───── SUPPLIED RECORDS ─────
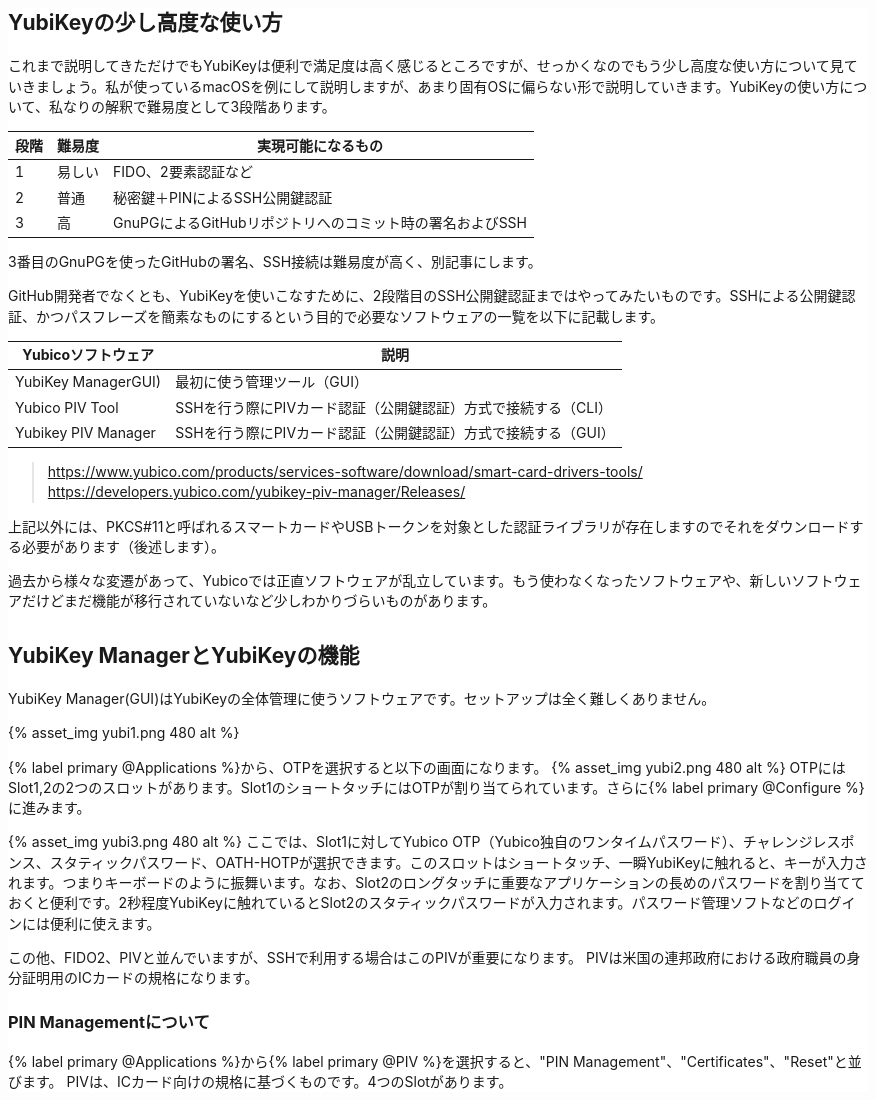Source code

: ## YubiKeyの少し高度な使い方
これまで説明してきただけでもYubiKeyは便利で満足度は高く感じるところですが、せっかくなのでもう少し高度な使い方について見ていきましょう。私が使っているmacOSを例にして説明しますが、あまり固有OSに偏らない形で説明していきます。YubiKeyの使い方について、私なりの解釈で難易度として3段階あります。

| 段階 | 難易度 | 実現可能になるもの                                       |
| ---- | ------ | -------------------------------------------------------- |
| 1    | 易しい | FIDO、2要素認証など                                      |
| 2    | 普通   | 秘密鍵＋PINによるSSH公開鍵認証                           |
| 3    | 高     | GnuPGによるGitHubリポジトリへのコミット時の署名およびSSH |

3番目のGnuPGを使ったGitHubの署名、SSH接続は難易度が高く、別記事にします。

GitHub開発者でなくとも、YubiKeyを使いこなすために、2段階目のSSH公開鍵認証まではやってみたいものです。SSHによる公開鍵認証、かつパスフレーズを簡素なものにするという目的で必要なソフトウェアの一覧を以下に記載します。

| Yubicoソフトウェア  | 説明                                                          |
| ------------------- | ------------------------------------------------------------- |
| YubiKey ManagerGUI) | 最初に使う管理ツール（GUI）                                   |
| Yubico PIV Tool     | SSHを行う際にPIVカード認証（公開鍵認証）方式で接続する（CLI） |
| Yubikey PIV Manager | SSHを行う際にPIVカード認証（公開鍵認証）方式で接続する（GUI） |

> <https://www.yubico.com/products/services-software/download/smart-card-drivers-tools/>
> <https://developers.yubico.com/yubikey-piv-manager/Releases/>

上記以外には、PKCS#11と呼ばれるスマートカードやUSBトークンを対象とした認証ライブラリが存在しますのでそれをダウンロードする必要があります（後述します）。

過去から様々な変遷があって、Yubicoでは正直ソフトウェアが乱立しています。もう使わなくなったソフトウェアや、新しいソフトウェアだけどまだ機能が移行されていないなど少しわかりづらいものがあります。

## YubiKey ManagerとYubiKeyの機能

YubiKey Manager(GUI)はYubiKeyの全体管理に使うソフトウェアです。セットアップは全く難しくありません。

{% asset_img yubi1.png 480 alt %}

{% label primary @Applications %}から、OTPを選択すると以下の画面になります。
{% asset_img yubi2.png 480 alt %}
OTPにはSlot1,2の2つのスロットがあります。Slot1のショートタッチにはOTPが割り当てられています。さらに{% label primary @Configure %}に進みます。

{% asset_img yubi3.png 480 alt %}
ここでは、Slot1に対してYubico OTP（Yubico独自のワンタイムパスワード）、チャレンジレスポンス、スタティックパスワード、OATH-HOTPが選択できます。このスロットはショートタッチ、一瞬YubiKeyに触れると、キーが入力されます。つまりキーボードのように振舞います。なお、Slot2のロングタッチに重要なアプリケーションの長めのパスワードを割り当てておくと便利です。2秒程度YubiKeyに触れているとSlot2のスタティックパスワードが入力されます。パスワード管理ソフトなどのログインには便利に使えます。

この他、FIDO2、PIVと並んでいますが、SSHで利用する場合はこのPIVが重要になります。
PIVは米国の連邦政府における政府職員の身分証明用のICカードの規格になります。

### PIN Managementについて

{% label primary @Applications %}から{% label primary @PIV %}を選択すると、"PIN Management"、"Certificates"、"Reset"と並びます。
PIVは、ICカード向けの規格に基づくものです。4つのSlotがあります。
─────
#### TASK GOAL
Please write out, exactly as they appear, the lines from the line containing "asset_img yubi3.png 480" through the last line of the records above, both included.

#### EXERCISE RESULT
{% asset_img yubi3.png 480 alt %}
ここでは、Slot1に対してYubico OTP（Yubico独自のワンタイムパスワード）、チャレンジレスポンス、スタティックパスワード、OATH-HOTPが選択できます。このスロットはショートタッチ、一瞬YubiKeyに触れると、キーが入力されます。つまりキーボードのように振舞います。なお、Slot2のロングタッチに重要なアプリケーションの長めのパスワードを割り当てておくと便利です。2秒程度YubiKeyに触れているとSlot2のスタティックパスワードが入力されます。パスワード管理ソフトなどのログインには便利に使えます。

この他、FIDO2、PIVと並んでいますが、SSHで利用する場合はこのPIVが重要になります。
PIVは米国の連邦政府における政府職員の身分証明用のICカードの規格になります。

### PIN Managementについて

{% label primary @Applications %}から{% label primary @PIV %}を選択すると、"PIN Management"、"Certificates"、"Reset"と並びます。
PIVは、ICカード向けの規格に基づくものです。4つのSlotがあります。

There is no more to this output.